Partition the Data

In data mining, a strategy for assessing the quality of model generalization is to partition the data source. A portion of the data, called the training data set, is used for preliminary model fitting. The rest is reserved for empirical validation and is often split into two parts: validation data and test data. The validation data set is used to prevent a modeling node from overfitting the training data and to compare models. The test data set is used for a final assessment of the model.

Note: In SAS Enterprise Miner, the default data partitioning method for class target variables is to stratify on the target variable or variables. This method is appropriate for this sample data because there is a large number of non-donors in the input data relative to the number of donors.
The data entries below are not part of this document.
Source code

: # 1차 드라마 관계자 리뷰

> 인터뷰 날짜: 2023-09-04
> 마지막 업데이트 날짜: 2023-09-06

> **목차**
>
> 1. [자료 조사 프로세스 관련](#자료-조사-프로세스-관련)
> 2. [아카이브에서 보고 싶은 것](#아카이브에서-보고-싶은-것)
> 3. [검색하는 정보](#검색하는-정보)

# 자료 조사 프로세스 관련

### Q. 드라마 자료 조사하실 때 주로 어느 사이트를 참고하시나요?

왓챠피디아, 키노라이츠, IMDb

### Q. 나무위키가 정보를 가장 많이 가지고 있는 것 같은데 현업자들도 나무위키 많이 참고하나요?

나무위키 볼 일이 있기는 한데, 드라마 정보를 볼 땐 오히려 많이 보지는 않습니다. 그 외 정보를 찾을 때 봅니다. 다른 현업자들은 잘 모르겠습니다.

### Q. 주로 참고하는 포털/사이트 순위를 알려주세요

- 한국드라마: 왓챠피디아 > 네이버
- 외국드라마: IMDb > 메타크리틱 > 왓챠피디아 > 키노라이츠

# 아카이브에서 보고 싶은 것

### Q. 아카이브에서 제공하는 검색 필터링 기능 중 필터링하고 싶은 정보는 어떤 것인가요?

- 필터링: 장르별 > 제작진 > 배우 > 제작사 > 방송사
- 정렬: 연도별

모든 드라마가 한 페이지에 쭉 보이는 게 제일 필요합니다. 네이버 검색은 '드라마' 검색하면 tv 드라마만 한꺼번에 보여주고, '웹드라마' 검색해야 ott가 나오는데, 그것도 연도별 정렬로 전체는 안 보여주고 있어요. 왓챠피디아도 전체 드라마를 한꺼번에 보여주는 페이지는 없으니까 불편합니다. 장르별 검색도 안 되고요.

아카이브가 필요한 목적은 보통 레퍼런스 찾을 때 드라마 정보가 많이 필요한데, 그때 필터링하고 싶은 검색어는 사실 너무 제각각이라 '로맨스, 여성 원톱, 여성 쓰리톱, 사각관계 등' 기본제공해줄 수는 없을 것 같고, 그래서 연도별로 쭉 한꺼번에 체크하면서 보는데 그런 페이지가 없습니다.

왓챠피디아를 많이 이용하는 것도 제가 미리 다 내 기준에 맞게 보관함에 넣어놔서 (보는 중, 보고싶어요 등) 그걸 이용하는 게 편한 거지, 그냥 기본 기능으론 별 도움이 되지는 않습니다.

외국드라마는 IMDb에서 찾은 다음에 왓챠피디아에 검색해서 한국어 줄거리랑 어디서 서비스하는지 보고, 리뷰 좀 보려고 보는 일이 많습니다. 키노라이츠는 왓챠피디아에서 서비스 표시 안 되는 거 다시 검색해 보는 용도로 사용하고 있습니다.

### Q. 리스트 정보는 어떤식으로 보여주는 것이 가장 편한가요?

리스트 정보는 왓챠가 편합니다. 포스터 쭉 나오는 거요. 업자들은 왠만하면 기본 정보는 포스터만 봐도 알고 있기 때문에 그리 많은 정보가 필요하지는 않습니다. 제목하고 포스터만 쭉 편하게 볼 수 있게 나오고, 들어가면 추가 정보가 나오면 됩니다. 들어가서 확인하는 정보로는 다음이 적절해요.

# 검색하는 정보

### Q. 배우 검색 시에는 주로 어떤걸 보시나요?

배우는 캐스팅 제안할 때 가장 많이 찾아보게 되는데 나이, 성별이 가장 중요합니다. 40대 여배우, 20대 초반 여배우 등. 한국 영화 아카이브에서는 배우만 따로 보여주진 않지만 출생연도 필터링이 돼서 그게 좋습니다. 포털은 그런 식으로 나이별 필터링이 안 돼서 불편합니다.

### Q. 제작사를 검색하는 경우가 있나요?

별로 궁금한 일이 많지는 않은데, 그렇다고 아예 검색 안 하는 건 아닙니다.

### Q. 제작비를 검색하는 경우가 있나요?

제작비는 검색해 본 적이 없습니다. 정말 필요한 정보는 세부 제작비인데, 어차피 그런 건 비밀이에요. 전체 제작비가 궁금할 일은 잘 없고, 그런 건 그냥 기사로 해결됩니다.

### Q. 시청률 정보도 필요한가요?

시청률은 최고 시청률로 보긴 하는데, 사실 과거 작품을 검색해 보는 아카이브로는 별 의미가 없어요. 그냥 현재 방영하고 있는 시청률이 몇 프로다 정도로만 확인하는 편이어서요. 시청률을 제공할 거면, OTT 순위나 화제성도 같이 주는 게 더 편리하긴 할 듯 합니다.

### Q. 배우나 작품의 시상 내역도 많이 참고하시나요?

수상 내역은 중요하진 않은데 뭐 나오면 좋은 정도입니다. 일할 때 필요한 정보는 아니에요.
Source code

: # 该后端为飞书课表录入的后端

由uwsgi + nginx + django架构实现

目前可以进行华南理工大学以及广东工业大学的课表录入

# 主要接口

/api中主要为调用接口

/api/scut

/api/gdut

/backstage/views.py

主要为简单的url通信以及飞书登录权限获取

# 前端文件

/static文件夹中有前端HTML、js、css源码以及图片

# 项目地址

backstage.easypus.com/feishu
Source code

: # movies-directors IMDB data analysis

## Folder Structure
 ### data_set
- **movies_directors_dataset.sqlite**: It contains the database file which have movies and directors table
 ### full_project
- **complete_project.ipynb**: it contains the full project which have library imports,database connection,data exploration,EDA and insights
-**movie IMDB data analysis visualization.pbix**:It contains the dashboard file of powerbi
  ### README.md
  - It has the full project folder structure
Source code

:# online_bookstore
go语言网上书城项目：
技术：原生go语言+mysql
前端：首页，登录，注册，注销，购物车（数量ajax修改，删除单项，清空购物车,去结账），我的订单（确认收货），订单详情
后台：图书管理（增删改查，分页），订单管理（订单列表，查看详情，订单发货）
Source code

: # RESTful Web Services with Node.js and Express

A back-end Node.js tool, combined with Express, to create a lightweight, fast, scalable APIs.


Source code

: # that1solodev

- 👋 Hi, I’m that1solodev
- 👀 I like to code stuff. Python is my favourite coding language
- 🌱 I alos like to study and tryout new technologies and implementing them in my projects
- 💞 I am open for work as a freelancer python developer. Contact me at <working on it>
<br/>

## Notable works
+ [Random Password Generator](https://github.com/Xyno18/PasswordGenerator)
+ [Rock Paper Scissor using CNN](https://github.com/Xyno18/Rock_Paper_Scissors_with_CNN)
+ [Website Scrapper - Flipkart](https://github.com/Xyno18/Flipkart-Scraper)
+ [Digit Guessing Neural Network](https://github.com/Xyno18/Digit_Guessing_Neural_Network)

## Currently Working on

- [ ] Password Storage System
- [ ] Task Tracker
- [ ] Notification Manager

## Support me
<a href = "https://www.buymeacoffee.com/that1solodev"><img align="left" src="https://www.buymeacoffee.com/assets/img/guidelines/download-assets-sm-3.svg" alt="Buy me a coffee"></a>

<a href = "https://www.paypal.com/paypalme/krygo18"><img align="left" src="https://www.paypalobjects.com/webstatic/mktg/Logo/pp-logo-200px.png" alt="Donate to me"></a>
Stratifying ensures that both non-donors and donors are well-represented in the data partitions.

To use the Data Partition node to partition the input data into training and validation sets:

Select the Sample tab on the Toolbar.
Select the Data Partition node icon. Drag the node into the Diagram Workspace.
Connect the StatExplore node to the Data Partition node.
Select the Data Partition node. In the Properties Panel, scroll down to view the data set allocations in the Train properties.
- Click on the value of Training, and enter 55.0
- Click on the value of Validation, and enter 45.0
- Click on the value of Test, and enter 0.0
These properties define the percentage of input data that is used in each type of mining data set. In this example, you use a training data set and a validation data set, but you do not use a test data set.
In the Diagram Workspace, right-click the Data Partition node, and select Run from the resulting menu. Click Yes in the confirmation window that opens.
In the window that appears when processing completes, click OK.